“In spite of ever-increasing restrictions,” write the pro-abortion duo, “abortion is legal through the second-trimester throughout the United States, although it is inaccessible to many women. Yet if women safely end their pregnancies without medical supervision, they face criminal penalties.”
The pair speculates on just why Yaribely Almonte chose a do-it-yourself abortion — via medication or, perhaps, violently beating on her abdomen — in a city where Planned Parenthood’s version of “reproductive health care” is as common as neighborhood groceries once were.
“Is it possible that the relentless headlines about new abortion restrictions across most states have confused some women, who may think that these laws are national?” the two weep. “Or is the (successful) effort by anti-abortion forces to stigmatize abortion effective enough that some women feel too much shame and fear to seek medical care when faced with an unwanted pregnancy? Or did this woman have no trusted health care provider who could direct her to a clinic?”
Whatever the reason, the compassionate pro-aborts opine, this fact is indisputable: “Not every woman wants clinicians involved in her health care, especially if she feels that she can take care of it herself. We each have different ways of dealing with our bodies, our sexuality, and our health care.”
Since it is a woman’s own body, and her own right to deal with the inconvenience of pregnancy as she wishes, “why is self-treating an unwanted pregnancy a crime?” the duo ask rhetorically.
Normal people may genuinely wonder what self-created planet these ghoulish harridans inhabit. What is truly frightening is the realization that their self-centered, murderous worldview is the rule rather than the exception among the pro-abortion crowd.

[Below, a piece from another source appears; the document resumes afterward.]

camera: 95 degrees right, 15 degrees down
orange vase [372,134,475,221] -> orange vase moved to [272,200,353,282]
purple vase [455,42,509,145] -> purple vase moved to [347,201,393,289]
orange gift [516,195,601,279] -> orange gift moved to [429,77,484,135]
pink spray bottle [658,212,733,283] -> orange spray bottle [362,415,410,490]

While emphasizing that “everything possible” should be done to give pregnant women access to the customary methods of infanticide, “if a woman decides that the best thing for her to do is to self-induce an abortion, she should have access to the best information available on how to do this safely,” harmonize Yanow and Herold. “Criminalizing her choices does not protect her health. If we believe that women have the right to control their fertility, then we must also trust women with the right to choose the methods that make the most sense for them.”

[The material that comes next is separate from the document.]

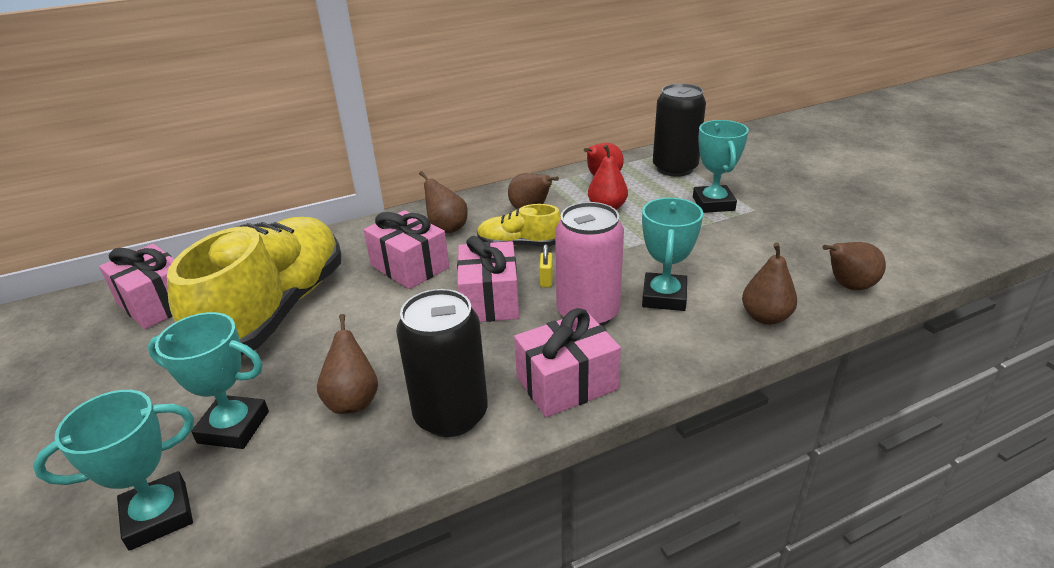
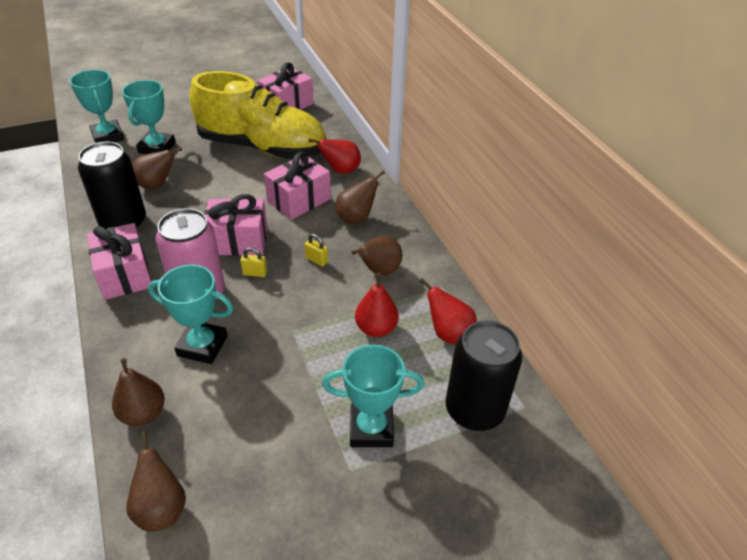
camera: 90 degrees right, 10 degrees up
yellow shoe [477,204,561,246] -> yellow padlock [305,234,328,266]
none -> red pear [309,139,361,174]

Setting aside for a moment the violent immorality of abortion, even “mainstream” abortion advocates draw the line at the do-it-yourself option, so Yanow and Herold are definitely swimming against the tide. For example, the radical National Abortion Federation warns women who don’t know any better that attempting “to end a pregnancy by self-aborting can be very dangerous to your life, health and ability to have children in the future. You may injure yourself or die if you attempt to self-abort.”

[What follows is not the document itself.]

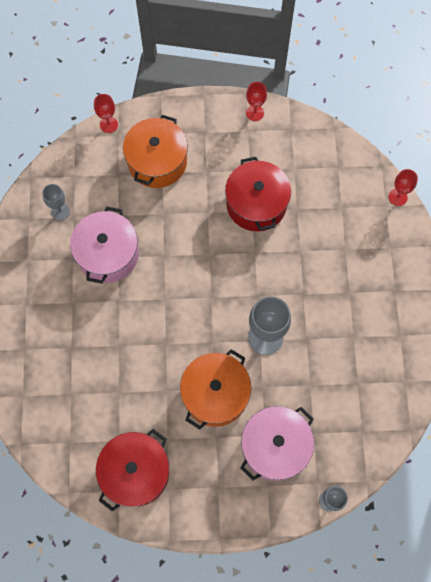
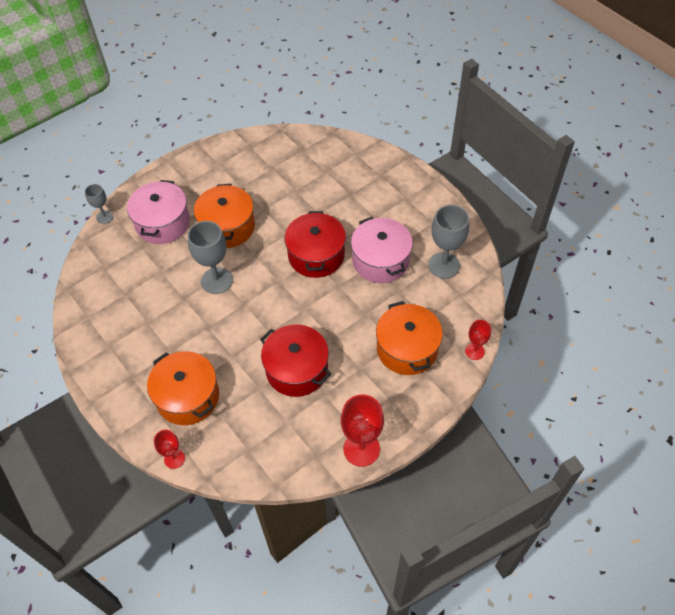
camera: 145 degrees right, 15 degrees down
grey goblet [42,184,70,220] -> grey goblet [428,205,469,279], size x1.77
red pot [96,429,169,512] -> red pot moved to [284,211,346,278]
red goblet [246,82,267,121] -> red goblet [341,395,384,467], size x1.77
none -> orange pot [147,351,219,425]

Writing on LiveAction.org, pro-life activist Kristen Walker of New Wave Feminists notes that the 2008 film Revolutionary Road “ends with Kate Winslet’s character performing an instillation abortion on herself so that she can be free to move to Paris with her husband and live a more carefree, exciting life than the suburban one currently boring and depressing her. She hemorrhages and dies. I don’t think the film was trying to make a pro-life argument — quite the opposite — but it nevertheless illustrates a universal truth: what we think might liberate us can also destroy us.”
Walker writes that pro-abortion folk “might love the idea of women having the utter, unfettered freedom of D.I.Y. abortions, but to quote the country music songs, freedom isn’t free. It comes at a price, and that price might be a woman’s life.”
However, what individuals like Yanow and Herold once insisted should be both legal and safe they now merely want to be legal — in whatever form. “They routinely defend abortion doctors with pitiful records of harming women, and now they’re telling women they don’t need a doctor at all,” notes Walker.
As for the criminality of murdering one’s baby, in many states self-induced abortion would not be charged as a crime, and in the case of the woman in New York City, dispatching her 24-week-old pre-born earned her a mere misdemeanor. But for Yanow and Herold, even that petty charge apparently represented a miscarriage of justice.
Sadly, for her six-month-old perfectly viable pre-born baby, justice was not even a consideration.